-- Task to carry out --
Change every instance of "MIN READ" in the material below to "MINUTE READ", and reproduce all other text unaltered.

-- Data for review --
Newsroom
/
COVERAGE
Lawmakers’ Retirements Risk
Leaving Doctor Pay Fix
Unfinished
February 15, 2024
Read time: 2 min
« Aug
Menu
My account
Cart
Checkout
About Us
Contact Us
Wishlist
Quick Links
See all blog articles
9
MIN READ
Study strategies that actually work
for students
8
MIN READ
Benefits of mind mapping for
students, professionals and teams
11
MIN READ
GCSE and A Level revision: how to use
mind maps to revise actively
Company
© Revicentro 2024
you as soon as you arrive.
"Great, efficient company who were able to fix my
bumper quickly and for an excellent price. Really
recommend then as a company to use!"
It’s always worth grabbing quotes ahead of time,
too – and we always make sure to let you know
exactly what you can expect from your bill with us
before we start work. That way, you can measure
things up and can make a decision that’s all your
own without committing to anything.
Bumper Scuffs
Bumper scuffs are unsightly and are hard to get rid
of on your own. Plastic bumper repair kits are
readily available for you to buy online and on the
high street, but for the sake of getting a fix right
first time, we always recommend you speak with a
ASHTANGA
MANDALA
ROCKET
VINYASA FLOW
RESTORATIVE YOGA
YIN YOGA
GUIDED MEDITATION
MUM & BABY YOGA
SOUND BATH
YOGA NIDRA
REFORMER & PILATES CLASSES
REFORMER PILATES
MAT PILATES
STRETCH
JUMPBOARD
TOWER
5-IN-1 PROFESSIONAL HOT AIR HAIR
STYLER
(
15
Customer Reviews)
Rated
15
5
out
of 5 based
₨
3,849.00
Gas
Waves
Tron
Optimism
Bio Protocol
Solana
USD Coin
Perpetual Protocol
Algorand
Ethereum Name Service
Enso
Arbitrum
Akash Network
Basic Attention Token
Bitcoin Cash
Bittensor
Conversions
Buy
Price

-- Solution to this task --
Newsroom
/
COVERAGE
Lawmakers’ Retirements Risk
Leaving Doctor Pay Fix
Unfinished
February 15, 2024
Read time: 2 min
« Aug
Menu
My account
Cart
Checkout
About Us
Contact Us
Wishlist
Quick Links
See all blog articles
9
MINUTE READ
Study strategies that actually work
for students
8
MINUTE READ
Benefits of mind mapping for
students, professionals and teams
11
MINUTE READ
GCSE and A Level revision: how to use
mind maps to revise actively
Company
© Revicentro 2024
you as soon as you arrive.
"Great, efficient company who were able to fix my
bumper quickly and for an excellent price. Really
recommend then as a company to use!"
It’s always worth grabbing quotes ahead of time,
too – and we always make sure to let you know
exactly what you can expect from your bill with us
before we start work. That way, you can measure
things up and can make a decision that’s all your
own without committing to anything.
Bumper Scuffs
Bumper scuffs are unsightly and are hard to get rid
of on your own. Plastic bumper repair kits are
readily available for you to buy online and on the
high street, but for the sake of getting a fix right
first time, we always recommend you speak with a
ASHTANGA
MANDALA
ROCKET
VINYASA FLOW
RESTORATIVE YOGA
YIN YOGA
GUIDED MEDITATION
MUM & BABY YOGA
SOUND BATH
YOGA NIDRA
REFORMER & PILATES CLASSES
REFORMER PILATES
MAT PILATES
STRETCH
JUMPBOARD
TOWER
5-IN-1 PROFESSIONAL HOT AIR HAIR
STYLER
(
15
Customer Reviews)
Rated
15
5
out
of 5 based
₨
3,849.00
Gas
Waves
Tron
Optimism
Bio Protocol
Solana
USD Coin
Perpetual Protocol
Algorand
Ethereum Name Service
Enso
Arbitrum
Akash Network
Basic Attention Token
Bitcoin Cash
Bittensor
Conversions
Buy
Price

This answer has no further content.